After considering their personal resources, the next place most entrepreneurs look for additional financing is to "insiders" like family, friends or business associates. Borrowing from insiders is attractive because it's private, often informal, usually unsecured and often includes favorable terms, and because legal default proceedings are seldom invoked. In addition, this kind of financing can often be incorporated into a family's estate plan to assist in minimizing estate and income tax liabilities.

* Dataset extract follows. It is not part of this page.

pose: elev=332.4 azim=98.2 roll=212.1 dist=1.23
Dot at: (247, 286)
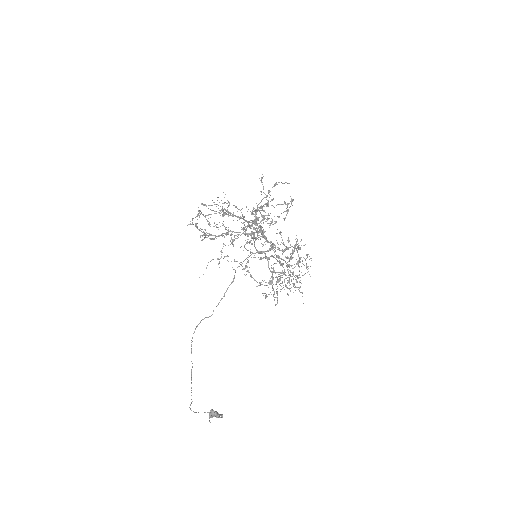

However, financing from family and friends is often a double-edged sword. Counterbalancing the convenience and low cost of insider financing are the misunderstandings, personal conflicts and other problems that can arise from a lack of business formality or economic success. These dangers can seriously damage both the business and the long-term personal relationship between the parties. If you do seek financing from insiders, keep in mind the following suggestions and cautionary notes.

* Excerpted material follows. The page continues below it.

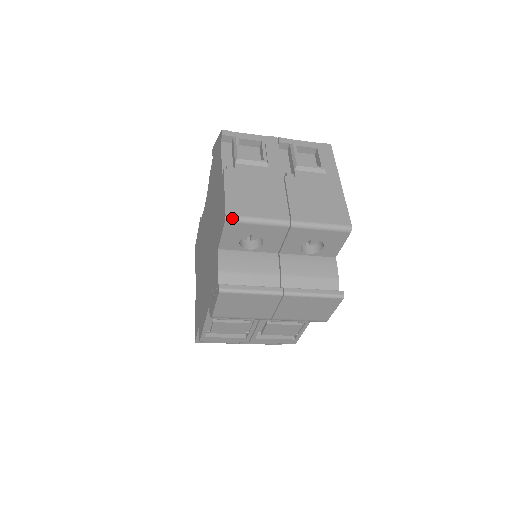
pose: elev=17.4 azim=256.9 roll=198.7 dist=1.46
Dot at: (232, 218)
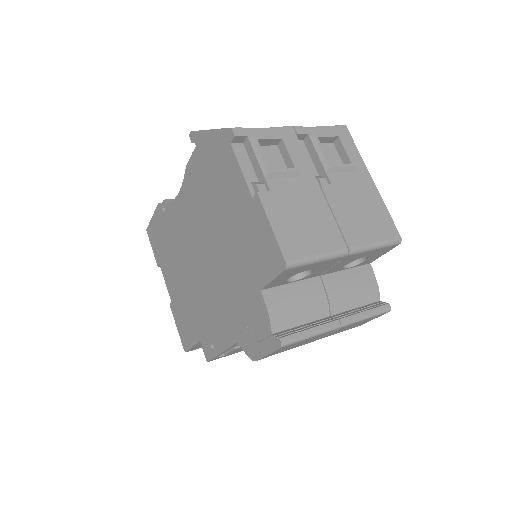
Dot at: (293, 264)
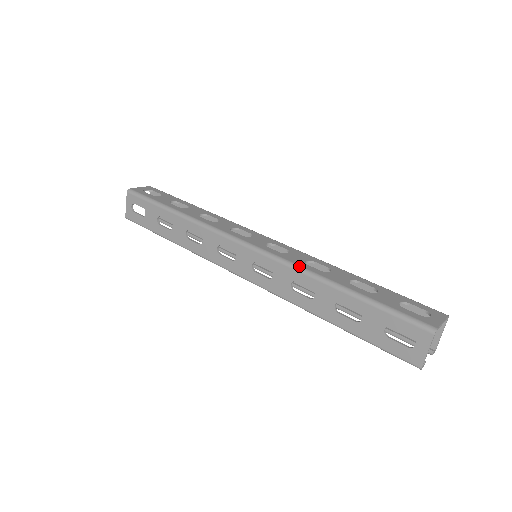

Insider debt financing: gifts vs. loans. If a friend or relative is contributing capital as a gift, you should embody that understanding in a written "statement of gift." Note that the gift may have tax consequences. The federal Internal Revenue Code allows an individual an annual exemption from gift tax in the amount of $13,000 per recipient. For example, if your parents wanted to give you a tax-free gift, they could each give you $13,000 per year (total gift of $26,000 annually). Gifts in excess of this amount would count against your parents' lifetime estate tax credit and might require the filing of a gift tax return.
If the transfer of funds is not intended to be a gift, an enforceable agreement such as a promissory note should be drafted that reflects the nature and terms of the exchange. The temptation to forego arm's-length formalities must be avoided. For instance, the absence of interest charges, or below-market rates, may be a red flag for the IRS to question whether the transaction is really a gift, rather than a loan. If the IRS accepts your treatment as a loan, but finds that little or no interest is being charged, it may "impute" interest and tax the lender on the interest that he or she "should" have received.
If the insider does not want to participate in control or ownership of the business, a promissory note stating that the money is a loan, and listing the terms of the loan, should be drafted.
Equity financing by insiders. If you want the insider to become an owner of your business in exchange for financing, documentation of the arrangement is again important, but the paperwork will vary according to the type of ownership interest you are transferring.
For example, if the business is incorporated, a sale of stock ownership can be relatively simple. Attention should be given to ensuring that the value of the capital contribution fairly represents the value of the ownership and control interest being sold; otherwise gift tax and director liability issues may arise. In addition, the issues discussed in equity financing concerning business control and ownership issues (e.g., rights of shareholders, elections of directors, cumulative voting, preferential rights, minority oppression, stock transfer restrictions, and buyout arrangements etc.) may need to be readdressed in the corporation's by-laws.
If the business is not incorporated, equity financing should include a drafting or redrafting of the partnership, limited partnership, limited liability operating agreement or joint venture arrangement. The rights, liabilities and responsibilities of the new participants should be defined clearly to avoid later confusion, disagreements or unanticipated liabilities.